-- EXCERPTED TEXT --
The appellant argues that the Incident Report is “not complete” because “preference was shown in the report” to the complainant. He states that the Incident Report is “a story written for the complainant.”  He states:

 

I provided evidence to the officer that was relevant to the matter, and it was not included in his Report.  I provided evidence that was contrary to the evidence of the complainant and the officer determined that her evidence was more credible than mine.  He has no basis for that determination.  The officer had the opportunity to confirm the credibility of my evidence by interviewing [named individual] who was present at the commencement of the reported “harassment”, and failed to do so.

 

The appellant has also gone into considerable detail about some of the differences and omissions in the records, originally outlined in his letter to the Police, to demonstrate his position that the records are “incomplete, inexact or ambiguous”.

 

In Order M-777, Senior Adjudicator John Higgins dealt with a correction request involving a “security file” which contained incident reports and other allegations concerning the appellant in that case.  The nature of those records is similar to those at issue in this appeal, that is, records in which the Police have recorded allegations and information reported to them.  In Order M-777, Senior Adjudicator Higgins stated:

                                                                                                                                                        

…the records have common features with witness statements in other situations, such as workplace harassment investigations and criminal investigations.  If I were to adopt the appellant’s view of section 36(2), the ability of government institutions to maintain whole classes of records of this kind, in which individuals record their impressions of events, would be compromised in a way which the legislature cannot possibly have intended.

Stored data entries:

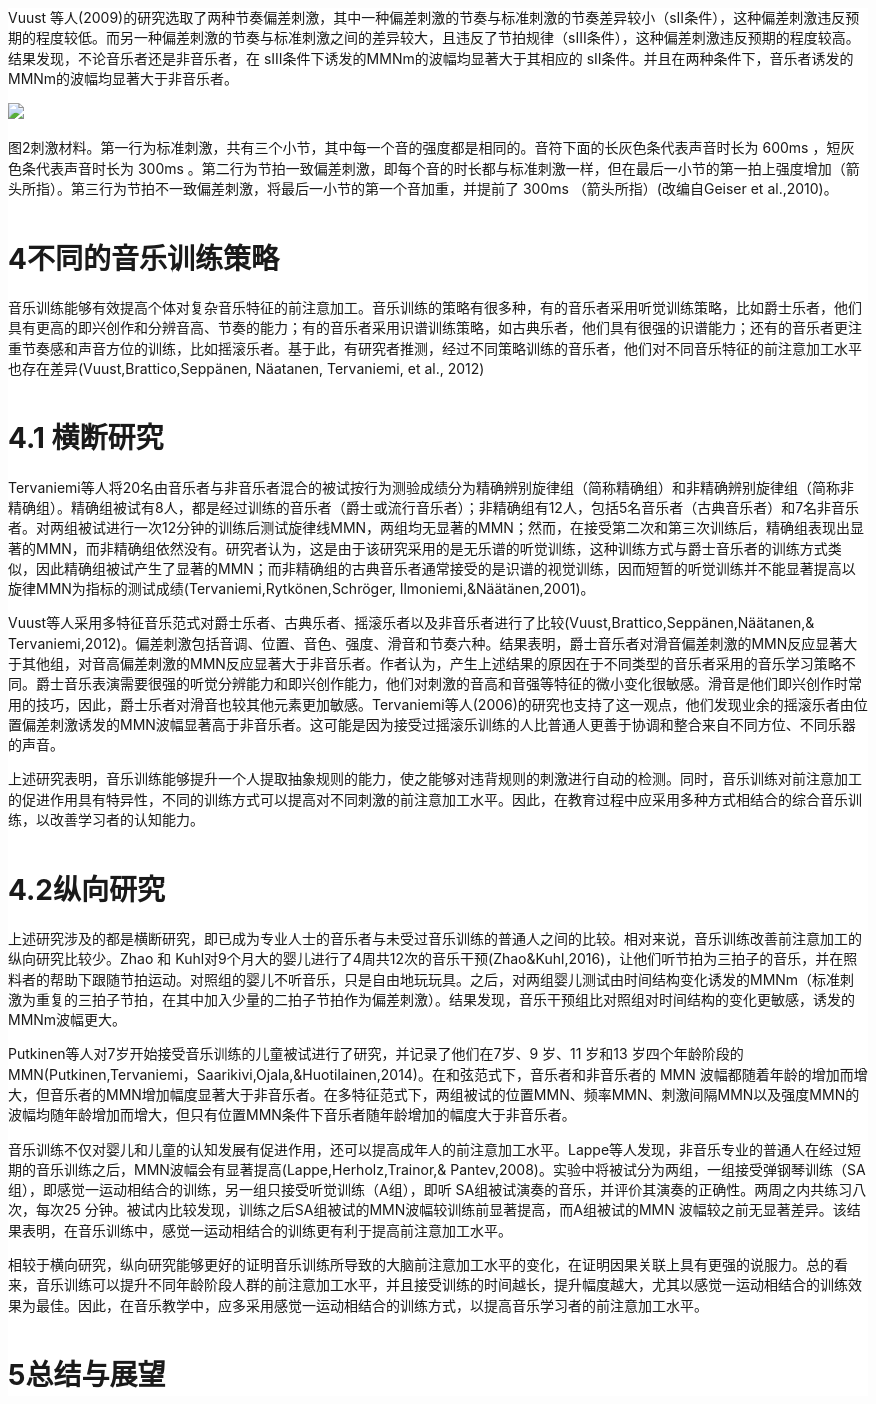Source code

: Vuust 等人(2009)的研究选取了两种节奏偏差刺激，其中一种偏差刺激的节奏与标准刺激的节奏差异较小（sII条件），这种偏差刺激违反预期的程度较低。而另一种偏差刺激的节奏与标准刺激之间的差异较大，且违反了节拍规律（sIII条件），这种偏差刺激违反预期的程度较高。结果发现，不论音乐者还是非音乐者，在 sIII条件下诱发的MMNm的波幅均显著大于其相应的 sII条件。并且在两种条件下，音乐者诱发的MMNm的波幅均显著大于非音乐者。

![](images/9eb990a7e23e9aab50aa71560c9fe1146464e7faa3d4e4c933373687f4a1c3ad.jpg)

图2刺激材料。第一行为标准刺激，共有三个小节，其中每一个音的强度都是相同的。音符下面的长灰色条代表声音时长为 $6 0 0 \mathrm { { m s } }$ ，短灰色条代表声音时长为 $3 0 0 \mathrm { m s }$ 。第二行为节拍一致偏差刺激，即每个音的时长都与标准刺激一样，但在最后一小节的第一拍上强度增加（箭头所指）。第三行为节拍不一致偏差刺激，将最后一小节的第一个音加重，并提前了 $3 0 0 \mathrm { m s }$ （箭头所指）(改编自Geiser et al.,2010)。

# 4不同的音乐训练策略

音乐训练能够有效提高个体对复杂音乐特征的前注意加工。音乐训练的策略有很多种，有的音乐者采用听觉训练策略，比如爵士乐者，他们具有更高的即兴创作和分辨音高、节奏的能力；有的音乐者采用识谱训练策略，如古典乐者，他们具有很强的识谱能力；还有的音乐者更注重节奏感和声音方位的训练，比如摇滚乐者。基于此，有研究者推测，经过不同策略训练的音乐者，他们对不同音乐特征的前注意加工水平也存在差异(Vuust,Brattico,Seppänen, Näatanen, Tervaniemi, et al., 2012)

# 4.1 横断研究

Tervaniemi等人将20名由音乐者与非音乐者混合的被试按行为测验成绩分为精确辨别旋律组（简称精确组）和非精确辨别旋律组（简称非精确组）。精确组被试有8人，都是经过训练的音乐者（爵士或流行音乐者）；非精确组有12人，包括5名音乐者（古典音乐者）和7名非音乐者。对两组被试进行一次12分钟的训练后测试旋律线MMN，两组均无显著的MMN；然而，在接受第二次和第三次训练后，精确组表现出显著的MMN，而非精确组依然没有。研究者认为，这是由于该研究采用的是无乐谱的听觉训练，这种训练方式与爵士音乐者的训练方式类似，因此精确组被试产生了显著的MMN；而非精确组的古典音乐者通常接受的是识谱的视觉训练，因而短暂的听觉训练并不能显著提高以旋律MMN为指标的测试成绩(Tervaniemi,Rytkönen,Schröger, Ilmoniemi,&Näätänen,2001)。

Vuust等人采用多特征音乐范式对爵士乐者、古典乐者、摇滚乐者以及非音乐者进行了比较(Vuust,Brattico,Seppänen,Näätanen,& Tervaniemi,2012)。偏差刺激包括音调、位置、音色、强度、滑音和节奏六种。结果表明，爵士音乐者对滑音偏差刺激的MMN反应显著大于其他组，对音高偏差刺激的MMN反应显著大于非音乐者。作者认为，产生上述结果的原因在于不同类型的音乐者采用的音乐学习策略不同。爵士音乐表演需要很强的听觉分辨能力和即兴创作能力，他们对刺激的音高和音强等特征的微小变化很敏感。滑音是他们即兴创作时常用的技巧，因此，爵士乐者对滑音也较其他元素更加敏感。Tervaniemi等人(2006)的研究也支持了这一观点，他们发现业余的摇滚乐者由位置偏差刺激诱发的MMN波幅显著高于非音乐者。这可能是因为接受过摇滚乐训练的人比普通人更善于协调和整合来自不同方位、不同乐器的声音。

上述研究表明，音乐训练能够提升一个人提取抽象规则的能力，使之能够对违背规则的刺激进行自动的检测。同时，音乐训练对前注意加工的促进作用具有特异性，不同的训练方式可以提高对不同刺激的前注意加工水平。因此，在教育过程中应采用多种方式相结合的综合音乐训练，以改善学习者的认知能力。

# 4.2纵向研究

上述研究涉及的都是横断研究，即已成为专业人士的音乐者与未受过音乐训练的普通人之间的比较。相对来说，音乐训练改善前注意加工的纵向研究比较少。Zhao 和 Kuhl对9个月大的婴儿进行了4周共12次的音乐干预(Zhao&Kuhl,2016)，让他们听节拍为三拍子的音乐，并在照料者的帮助下跟随节拍运动。对照组的婴儿不听音乐，只是自由地玩玩具。之后，对两组婴儿测试由时间结构变化诱发的MMNm（标准刺激为重复的三拍子节拍，在其中加入少量的二拍子节拍作为偏差刺激）。结果发现，音乐干预组比对照组对时间结构的变化更敏感，诱发的MMNm波幅更大。

Putkinen等人对7岁开始接受音乐训练的儿童被试进行了研究，并记录了他们在7岁、9 岁、11 岁和13 岁四个年龄阶段的 MMN(Putkinen,Tervaniemi，Saarikivi,Ojala,&Huotilainen,2014)。在和弦范式下，音乐者和非音乐者的 MMN 波幅都随着年龄的增加而增大，但音乐者的MMN增加幅度显著大于非音乐者。在多特征范式下，两组被试的位置MMN、频率MMN、刺激间隔MMN以及强度MMN的波幅均随年龄增加而增大，但只有位置MMN条件下音乐者随年龄增加的幅度大于非音乐者。

音乐训练不仅对婴儿和儿童的认知发展有促进作用，还可以提高成年人的前注意加工水平。Lappe等人发现，非音乐专业的普通人在经过短期的音乐训练之后，MMN波幅会有显著提高(Lappe,Herholz,Trainor,& Pantev,2008)。实验中将被试分为两组，一组接受弹钢琴训练（SA组），即感觉一运动相结合的训练，另一组只接受听觉训练（A组），即听 SA组被试演奏的音乐，并评价其演奏的正确性。两周之内共练习八次，每次25 分钟。被试内比较发现，训练之后SA组被试的MMN波幅较训练前显著提高，而A组被试的MMN 波幅较之前无显著差异。该结果表明，在音乐训练中，感觉一运动相结合的训练更有利于提高前注意加工水平。

相较于横向研究，纵向研究能够更好的证明音乐训练所导致的大脑前注意加工水平的变化，在证明因果关联上具有更强的说服力。总的看来，音乐训练可以提升不同年龄阶段人群的前注意加工水平，并且接受训练的时间越长，提升幅度越大，尤其以感觉一运动相结合的训练效果为最佳。因此，在音乐教学中，应多采用感觉一运动相结合的训练方式，以提高音乐学习者的前注意加工水平。

# 5总结与展望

-- ACTIVITY LIST --
1. According to the appeal excerpt, what kind of file was the subject of the correction request in Order M-777?
2. Return everything in the appeal excerpt from "I provided evidence to" down to "failed to do so.".

-- TASK-BY-TASK OUTPUTS --
1. A "security file" containing incident reports and other allegations concerning the appellant in that case.

2.
I provided evidence to the officer that was relevant to the matter, and it was not included in his Report.  I provided evidence that was contrary to the evidence of the complainant and the officer determined that her evidence was more credible than mine.  He has no basis for that determination.  The officer had the opportunity to confirm the credibility of my evidence by interviewing [named individual] who was present at the commencement of the reported “harassment”, and failed to do so.